ABC News reports on their own hiring of “hackers” to disrupt the Huntington Beach, CA police department. (Start reading at the “Testing the system” heading.)

They tried to trick an officer into leaving his post to investigate a false “emergency.” They tried to infect the Chief’s computer with a virus. (Fortunately, neither of these attacks ended up working; but it wasn’t for lack of trying.)

What was ABC News thinking? Trying to disrupt a working police department, which the citizens were relying upon to cope with any real emergencies that developed, was an amazingly irresponsible thing to do.

The article implies, but does not directly say, that the police department consented to this test, but was kept in the dark about which day it would occur. If so, then the police department needs their heads examined just as badly as ABC News does.

I’m all in favor of testing critical systems, but not by mounting surprise attacks on the systems that ordinary citizens’ lives depend upon.

[Link credit: disLEXia]

New.com reports on a new worm infecting Linux/Apache servers. (A “worm” is a malicious standalone program that propagates on its own, without requiring any human action.)

A new worm that attacks Linux Web servers has compromised more than 3,500 machines, creating a rogue peer-to-peer network that has been used to attack other computers with a flood of data, security experts said Saturday.

It was only a matter of time before this happened.
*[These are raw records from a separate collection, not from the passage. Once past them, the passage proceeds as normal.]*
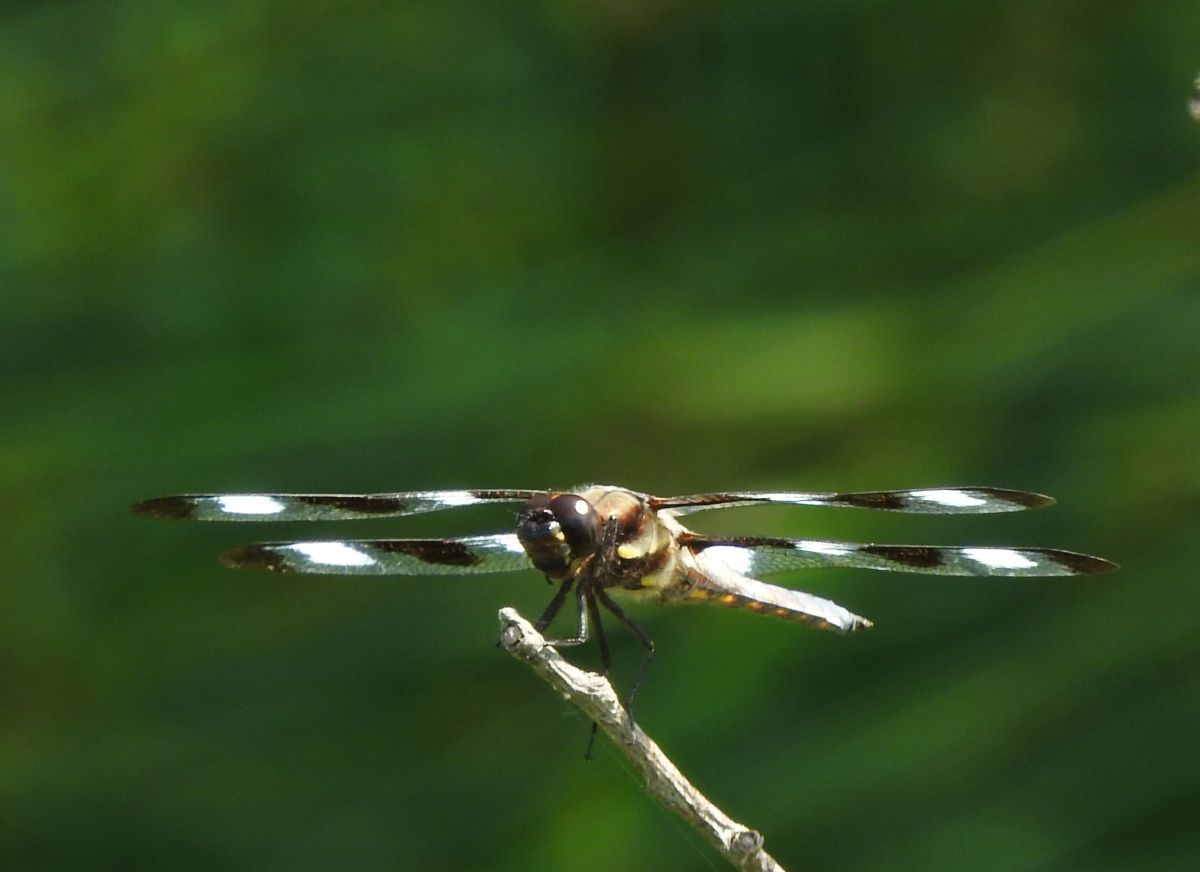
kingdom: Animalia
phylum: Arthropoda
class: Insecta
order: Odonata
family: Libellulidae
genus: Libellula
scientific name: Libellula pulchella
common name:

Linux in particular, and open-source software in general, are not immune to malware such as worms and viruses. Linux has gotten a free pass for a while, because malware developers, like all software developers, tend to target their code for the most popular platforms. Now that Linux is so popular on servers, it becomes a more natural target for malware.

Of course, whoever did this is a criminal and deserves to be punished.

If there is a silver lining here, it is that this serves as a wake-up call for those who view the poor state of computer security as a “Microsoft problem” or a “closed-source problem.” All software is riddled with bugs, and all security-critical software is riddled with security-critical bugs. We just don’t know how to build large, complex programs without them. Rather than pointing the finger at others, who might or might not have a few more bugs than we do, we all need to figure out how to do radically better than any of us are doing today.